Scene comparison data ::
──────────────────────────────

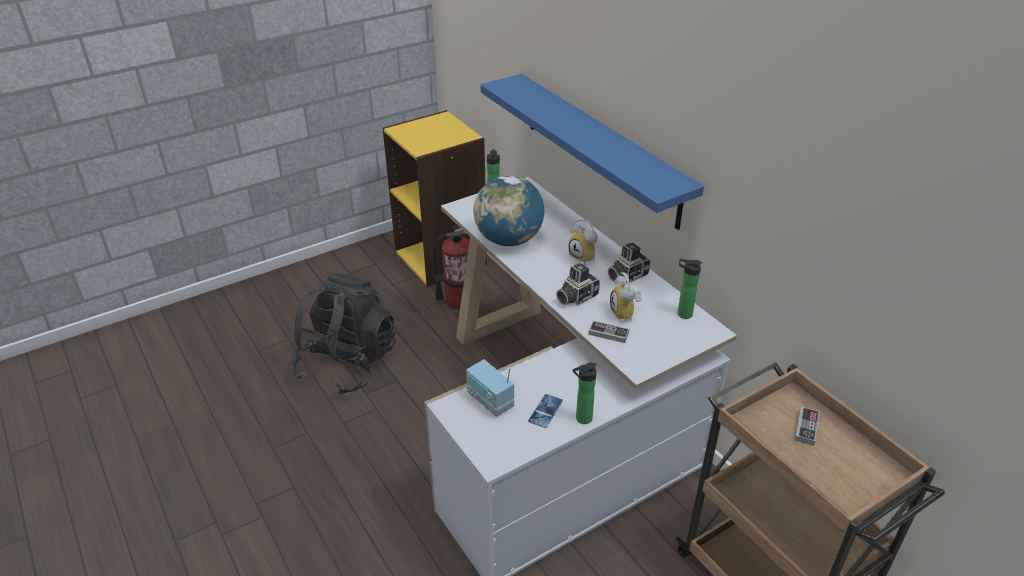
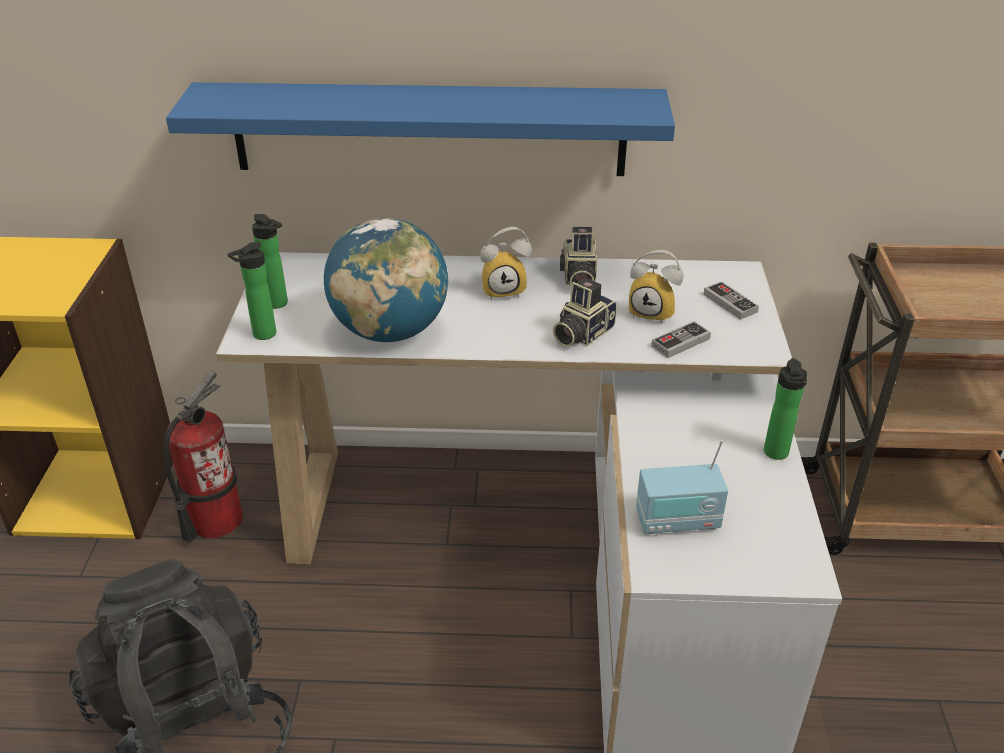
camera: 55 degrees left, 0 degrees up
phone [528,394,563,428] -> none
camera [556,263,600,306] -> camera turned 45 degrees clockwise [553,278,617,347]
bottle [677,259,702,319] -> bottle moved to [228,242,276,340]
game controller [794,406,820,446] -> game controller moved to [703,281,759,320]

──────────────────────────────

Task brief :: With "degrees" as the string to find, copy every line of the records that holds it.

Answer below ::
camera: 55 degrees left, 0 degrees up
camera [556,263,600,306] -> camera turned 45 degrees clockwise [553,278,617,347]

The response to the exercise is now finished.